Credo sia inutile soffermarsi sull’assurdità del gesto, del modo e delle idee che hanno portato alla tragedia norvegese ma ciò deve far riflettere perché è un evento che riguarda, tutto sommato, la società.
In realtà, in questo scritto, non vorrei parlare dell’insensatezza della violenza o del razzismo; la storia, che dovrebbe essere nostra maestra, ci insegna che popoli, nazioni e religioni nascono e muoiono senza soluzione di continuità tra le braccia del divenire; questo non vuol dire rinunciare alla propria identità ma semmai aver la forza di accettare che tutto è destinato al cambiamento.
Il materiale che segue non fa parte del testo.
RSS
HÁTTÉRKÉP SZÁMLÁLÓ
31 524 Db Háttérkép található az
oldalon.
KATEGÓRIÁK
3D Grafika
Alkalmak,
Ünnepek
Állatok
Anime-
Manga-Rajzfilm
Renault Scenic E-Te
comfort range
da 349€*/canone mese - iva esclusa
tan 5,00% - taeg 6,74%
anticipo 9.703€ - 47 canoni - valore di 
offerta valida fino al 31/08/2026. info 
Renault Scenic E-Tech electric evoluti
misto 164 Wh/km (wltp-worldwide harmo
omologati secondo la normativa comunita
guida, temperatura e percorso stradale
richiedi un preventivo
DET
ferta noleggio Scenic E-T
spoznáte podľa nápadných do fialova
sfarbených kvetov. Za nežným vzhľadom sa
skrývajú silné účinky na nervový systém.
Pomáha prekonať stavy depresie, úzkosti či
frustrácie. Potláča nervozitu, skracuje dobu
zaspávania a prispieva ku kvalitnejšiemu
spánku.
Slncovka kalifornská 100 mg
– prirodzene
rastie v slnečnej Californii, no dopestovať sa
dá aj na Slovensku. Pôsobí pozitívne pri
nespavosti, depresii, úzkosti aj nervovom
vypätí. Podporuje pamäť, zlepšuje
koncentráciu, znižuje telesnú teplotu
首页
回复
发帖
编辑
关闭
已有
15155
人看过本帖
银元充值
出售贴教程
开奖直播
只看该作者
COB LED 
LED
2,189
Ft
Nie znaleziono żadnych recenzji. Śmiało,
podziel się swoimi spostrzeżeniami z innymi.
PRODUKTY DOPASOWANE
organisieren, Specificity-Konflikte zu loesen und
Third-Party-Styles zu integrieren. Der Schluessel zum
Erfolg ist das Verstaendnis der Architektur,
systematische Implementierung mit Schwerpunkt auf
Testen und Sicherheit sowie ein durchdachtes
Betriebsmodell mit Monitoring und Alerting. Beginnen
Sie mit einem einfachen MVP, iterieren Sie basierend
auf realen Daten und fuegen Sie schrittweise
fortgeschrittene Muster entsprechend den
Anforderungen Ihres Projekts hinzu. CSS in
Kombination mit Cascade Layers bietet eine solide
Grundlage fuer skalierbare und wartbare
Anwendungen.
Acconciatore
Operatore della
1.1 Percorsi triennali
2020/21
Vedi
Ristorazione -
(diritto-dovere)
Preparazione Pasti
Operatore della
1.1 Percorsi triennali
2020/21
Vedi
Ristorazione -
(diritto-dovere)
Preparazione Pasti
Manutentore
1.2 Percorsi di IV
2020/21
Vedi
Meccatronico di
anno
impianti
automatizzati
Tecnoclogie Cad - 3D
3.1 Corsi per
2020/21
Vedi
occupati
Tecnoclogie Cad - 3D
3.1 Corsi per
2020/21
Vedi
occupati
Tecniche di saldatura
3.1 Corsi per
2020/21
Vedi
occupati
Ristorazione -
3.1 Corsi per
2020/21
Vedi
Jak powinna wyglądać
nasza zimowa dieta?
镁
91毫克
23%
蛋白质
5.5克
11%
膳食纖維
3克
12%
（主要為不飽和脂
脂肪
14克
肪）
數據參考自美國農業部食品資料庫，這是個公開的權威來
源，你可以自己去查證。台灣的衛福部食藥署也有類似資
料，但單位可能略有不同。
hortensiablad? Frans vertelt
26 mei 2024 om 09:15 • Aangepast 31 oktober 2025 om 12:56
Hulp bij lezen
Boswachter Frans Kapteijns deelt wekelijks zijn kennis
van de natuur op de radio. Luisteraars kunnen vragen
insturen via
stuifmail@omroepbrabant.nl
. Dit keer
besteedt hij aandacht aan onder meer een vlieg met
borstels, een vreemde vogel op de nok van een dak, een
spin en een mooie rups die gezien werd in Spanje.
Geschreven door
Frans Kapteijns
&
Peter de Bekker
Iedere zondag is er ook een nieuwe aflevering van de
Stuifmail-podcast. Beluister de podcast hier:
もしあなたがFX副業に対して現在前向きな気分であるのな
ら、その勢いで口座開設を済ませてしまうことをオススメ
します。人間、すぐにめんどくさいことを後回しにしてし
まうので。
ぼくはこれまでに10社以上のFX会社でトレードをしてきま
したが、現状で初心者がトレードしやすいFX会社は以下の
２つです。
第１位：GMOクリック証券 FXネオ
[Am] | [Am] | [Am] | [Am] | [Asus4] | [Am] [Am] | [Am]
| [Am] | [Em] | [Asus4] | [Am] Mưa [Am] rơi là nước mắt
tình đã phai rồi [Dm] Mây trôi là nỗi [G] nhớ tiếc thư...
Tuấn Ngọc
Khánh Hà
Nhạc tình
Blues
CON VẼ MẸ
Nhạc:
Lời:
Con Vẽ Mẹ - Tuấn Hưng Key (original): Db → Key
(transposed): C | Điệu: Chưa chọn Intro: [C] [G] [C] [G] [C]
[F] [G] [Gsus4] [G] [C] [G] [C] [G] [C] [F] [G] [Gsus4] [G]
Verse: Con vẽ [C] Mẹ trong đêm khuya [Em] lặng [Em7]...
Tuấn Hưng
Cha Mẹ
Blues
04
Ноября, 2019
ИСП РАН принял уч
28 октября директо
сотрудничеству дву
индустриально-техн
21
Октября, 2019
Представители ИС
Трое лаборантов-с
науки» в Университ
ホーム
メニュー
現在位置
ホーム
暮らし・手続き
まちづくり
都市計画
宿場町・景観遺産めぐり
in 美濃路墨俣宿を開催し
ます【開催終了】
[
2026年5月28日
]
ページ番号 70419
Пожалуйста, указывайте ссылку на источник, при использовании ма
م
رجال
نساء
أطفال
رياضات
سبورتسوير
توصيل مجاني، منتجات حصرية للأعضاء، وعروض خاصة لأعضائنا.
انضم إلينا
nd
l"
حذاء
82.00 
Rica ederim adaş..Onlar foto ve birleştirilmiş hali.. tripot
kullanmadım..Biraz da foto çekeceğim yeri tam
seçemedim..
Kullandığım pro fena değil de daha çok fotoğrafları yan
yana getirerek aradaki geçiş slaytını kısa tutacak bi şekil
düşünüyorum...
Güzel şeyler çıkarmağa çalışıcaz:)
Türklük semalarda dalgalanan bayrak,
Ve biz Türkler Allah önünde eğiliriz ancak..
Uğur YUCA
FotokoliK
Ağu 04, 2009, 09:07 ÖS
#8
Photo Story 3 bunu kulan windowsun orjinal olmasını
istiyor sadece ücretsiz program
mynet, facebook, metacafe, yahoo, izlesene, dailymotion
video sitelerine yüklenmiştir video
Quello che invece mi fa riflettere in merito a questa tragedia è il desiderio insoddisfatto di assoluto, figlio di una società grassa e insensibile che non è più protesa verso l’alto, verso temi più grandi come Dio o gli ideali, l’arte come espressione di sè o la scienza.
Questa brutta copia di un’atmosfera alla Dan Brown, questa tragica wagneriana “cavalcata delle valchirie”, che senza false ipocrisie ha travolto la società norvegese, ha cercato, lo stesso Brevik lo dice, di scuotere la società, seppur su istanze e modi irricevibili, ma che ci ricorda, nel peggiore dei modi, il crepuscolo dell’animo umano.
Questo anelito di assoluto può portare ad essere Mandela o Hitler; ma l’uomo dei gesti estremi, siano essi ricchi di luce o avvolti nelle tenebre è sempre il frutto di un animo che cerca di guardare verso l’alto, nonostante che oggi sia parecchio “fuori moda”.
E così nella nostra seppur desiderabile democrazia e correttezza di giudizio finiamo la nostra giornata tra una misera corsa all’oggetto, una laida consacrazione della mediocrità dell’uomo medio in TV per concludere in prima serata con l’inutile tirannia dei numeri dell’ultimo bollettino dell’ultima agenzia di rating.